一覧の冒頭から「state / province: England」を含む行まで（その行も含む）について、「collectors」を「collected by」に置き換え、ほかは一切変えずに修正して示しなさい。画像は解答に含めないこと。

データ記録
****************************************

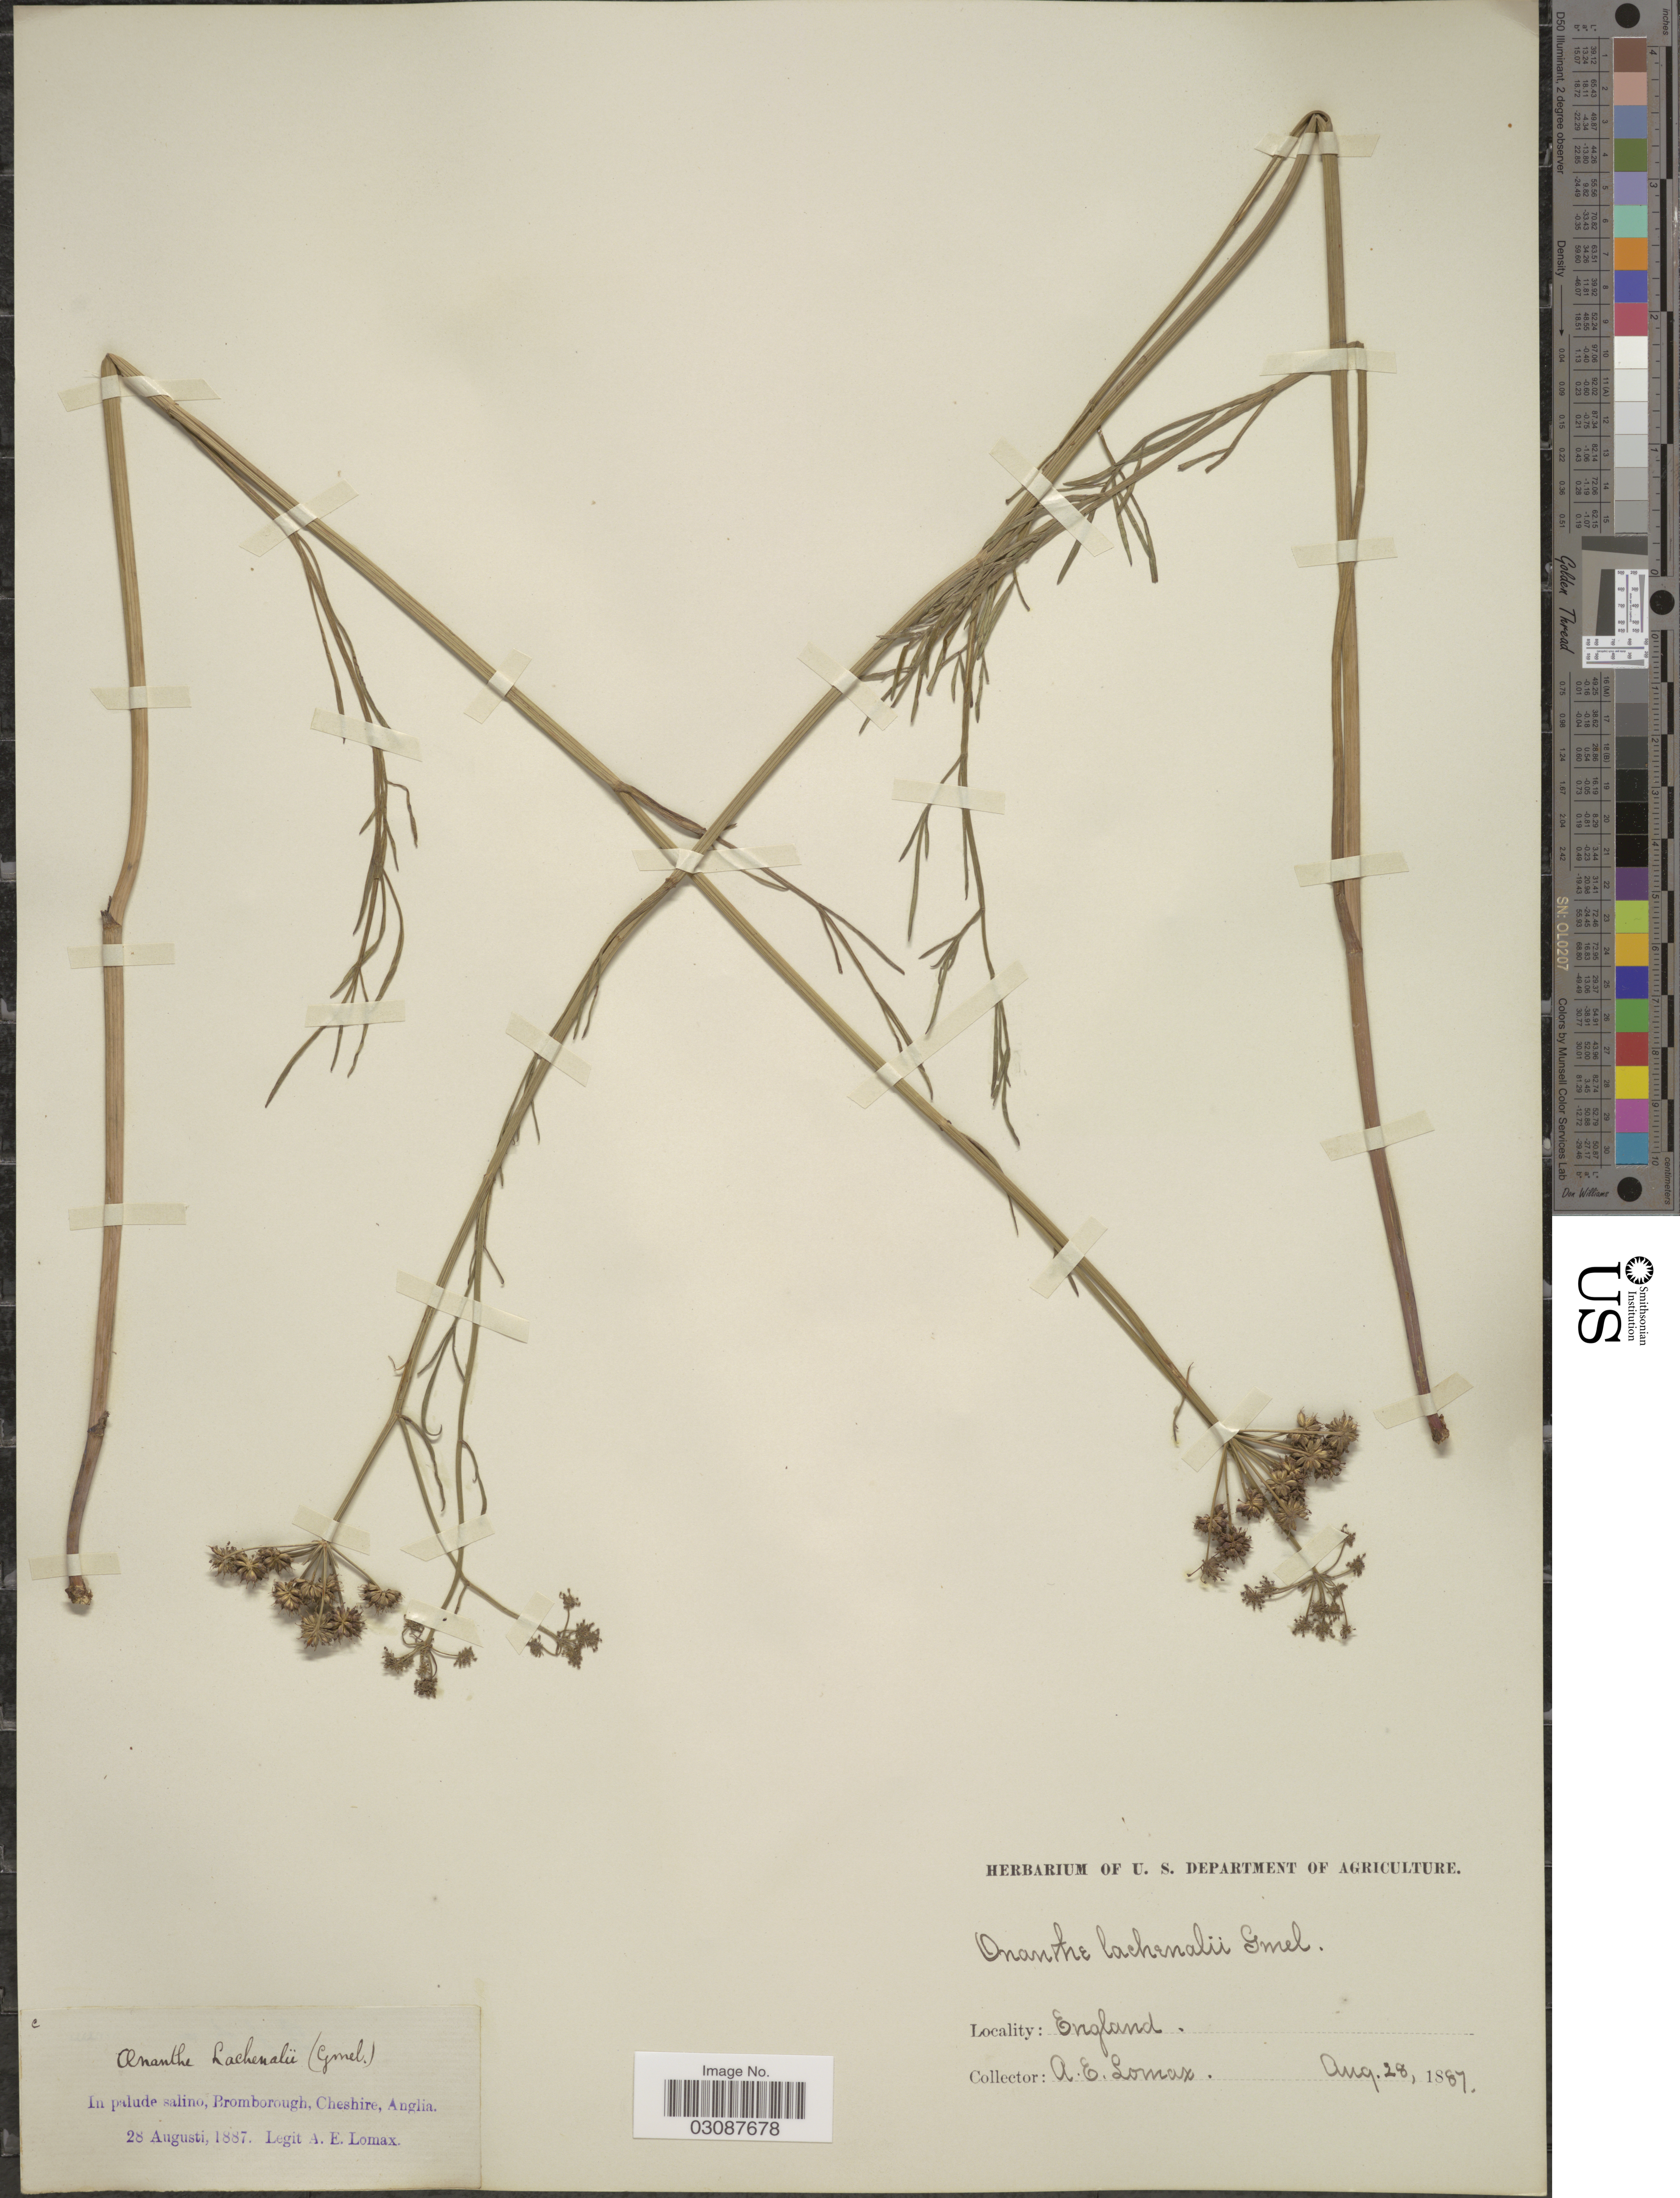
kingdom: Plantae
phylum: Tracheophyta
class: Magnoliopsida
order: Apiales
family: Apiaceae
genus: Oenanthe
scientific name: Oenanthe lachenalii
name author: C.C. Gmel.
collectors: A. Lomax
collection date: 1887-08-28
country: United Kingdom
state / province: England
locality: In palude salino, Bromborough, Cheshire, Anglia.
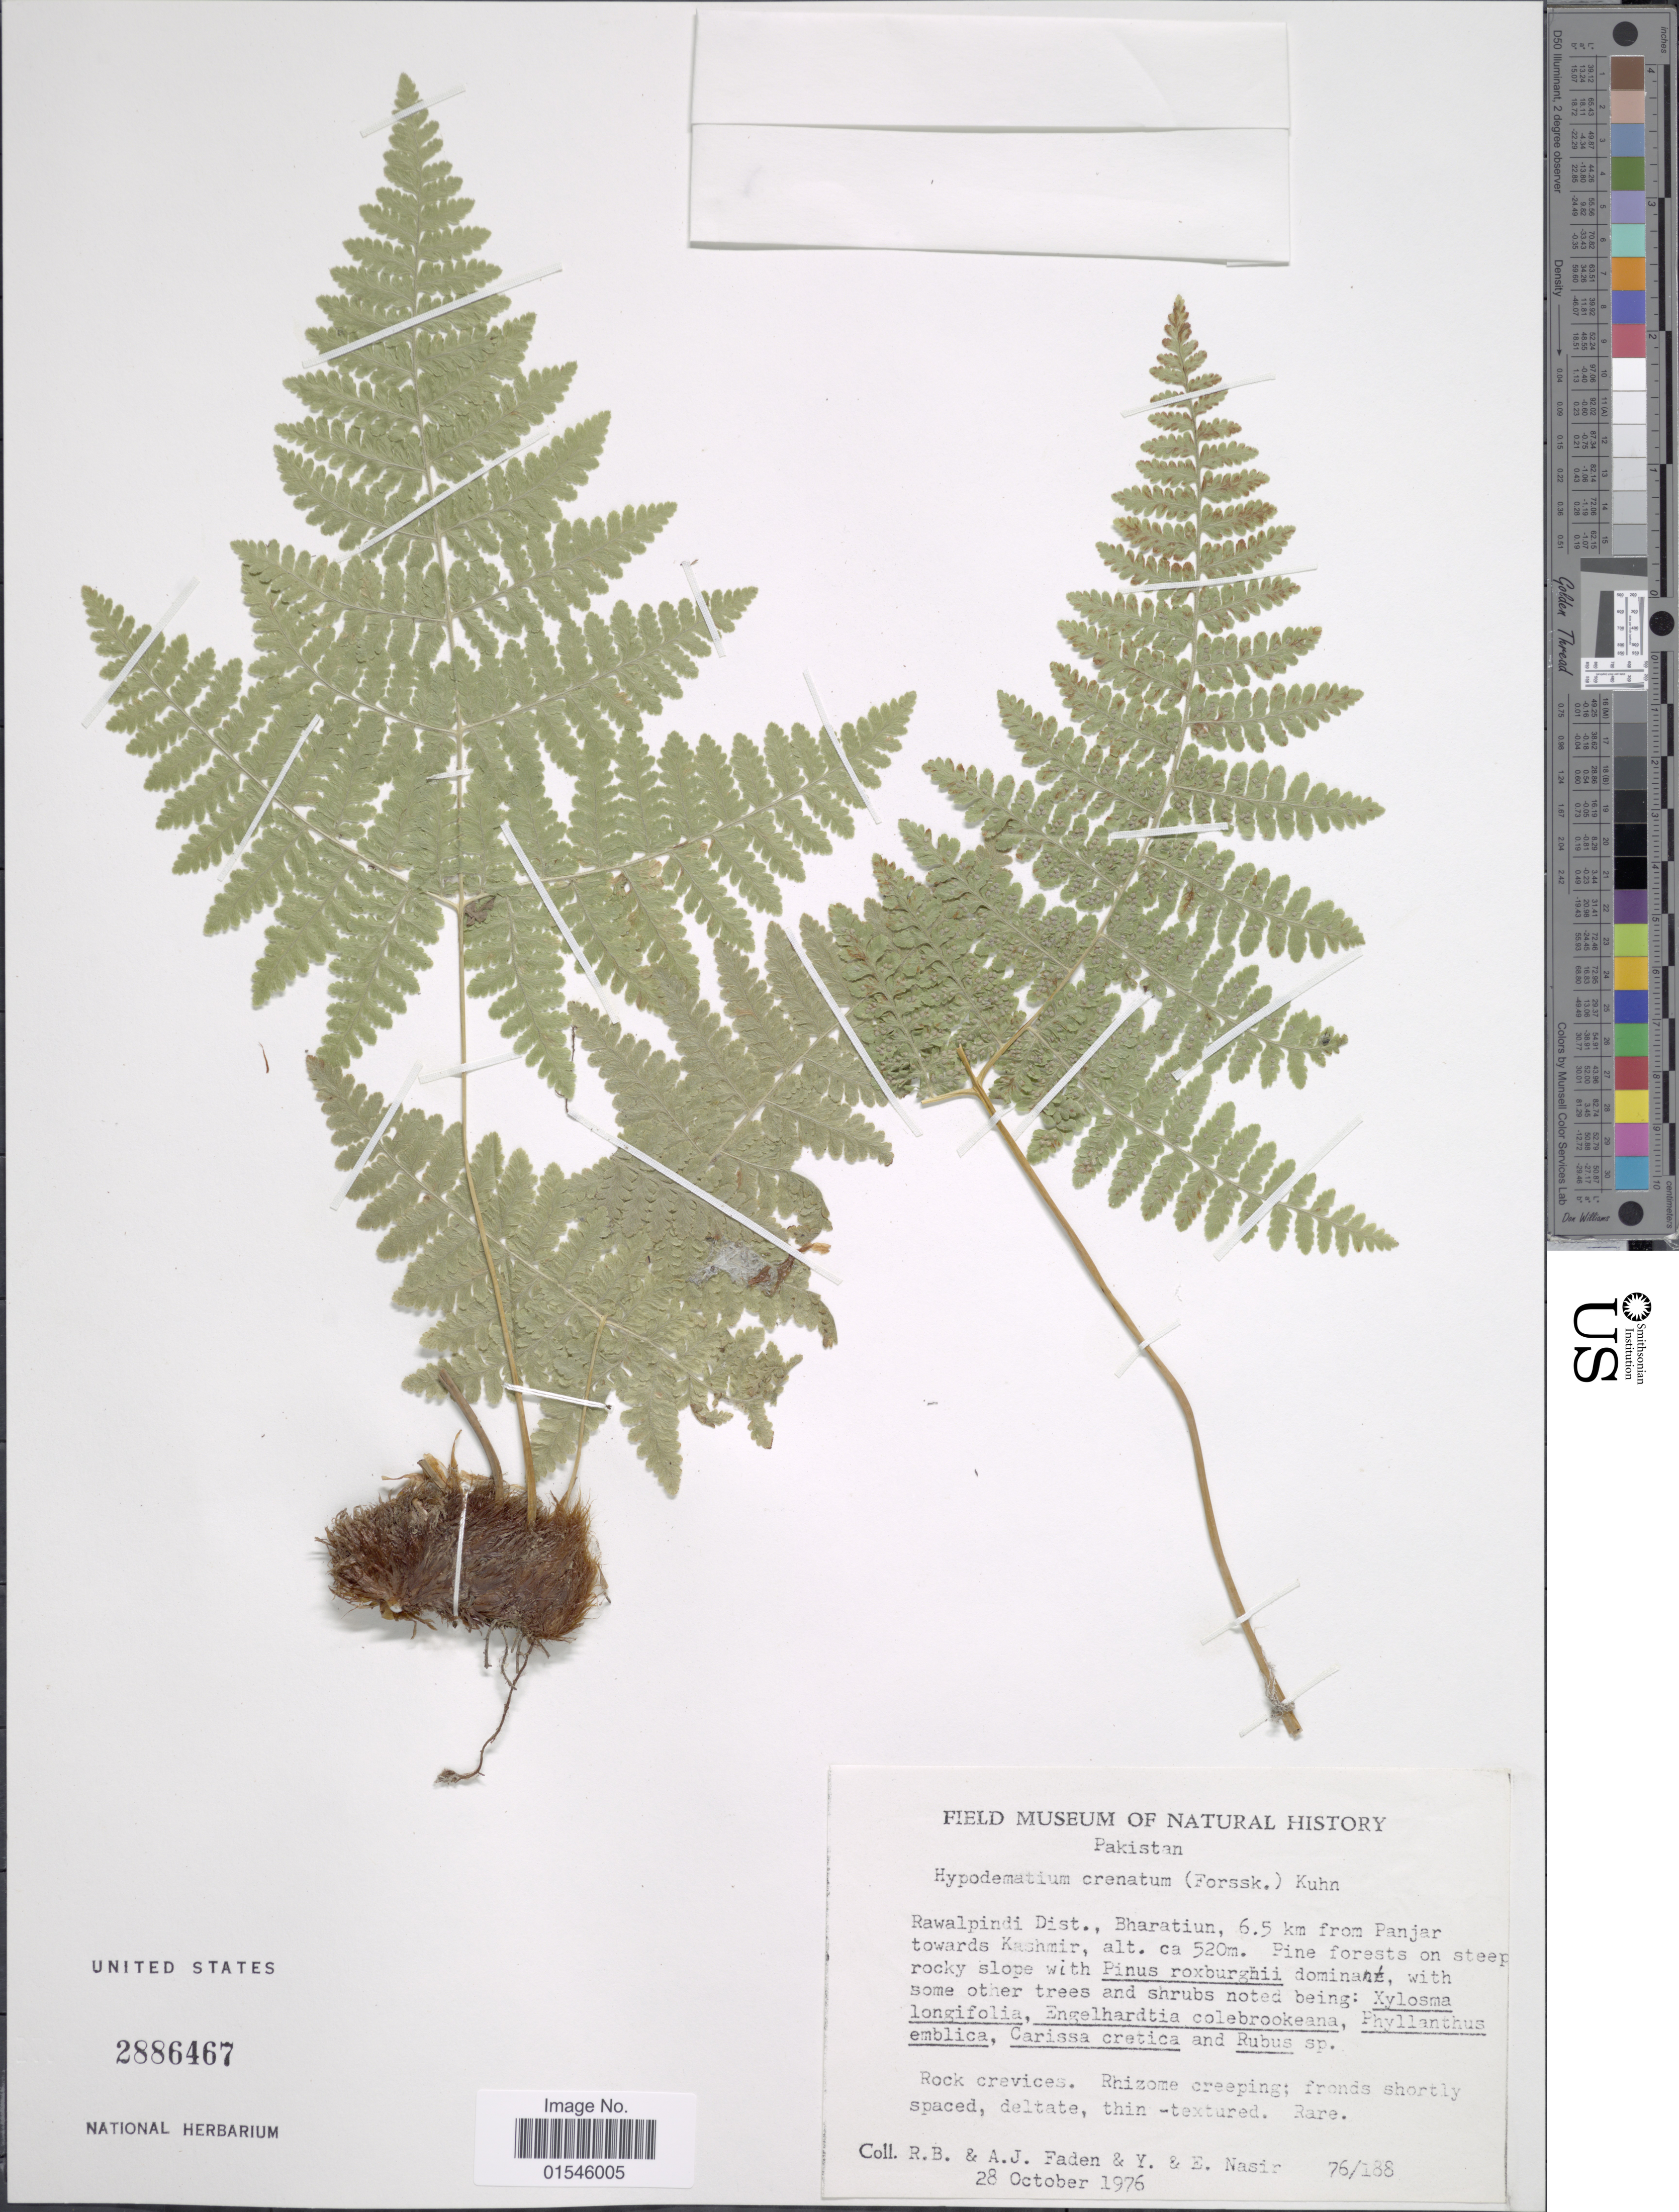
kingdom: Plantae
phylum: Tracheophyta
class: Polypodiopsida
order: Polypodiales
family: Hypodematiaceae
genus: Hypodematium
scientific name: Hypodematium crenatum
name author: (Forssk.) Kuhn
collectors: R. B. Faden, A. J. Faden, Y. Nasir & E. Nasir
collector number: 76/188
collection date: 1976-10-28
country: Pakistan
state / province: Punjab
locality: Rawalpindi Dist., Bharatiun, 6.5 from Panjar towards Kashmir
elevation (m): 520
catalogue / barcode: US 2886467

****************************************

解答全文:
kingdom: Plantae
phylum: Tracheophyta
class: Magnoliopsida
order: Apiales
family: Apiaceae
genus: Oenanthe
scientific name: Oenanthe lachenalii
name author: C.C. Gmel.
collected by: A. Lomax
collection date: 1887-08-28
country: United Kingdom
state / province: England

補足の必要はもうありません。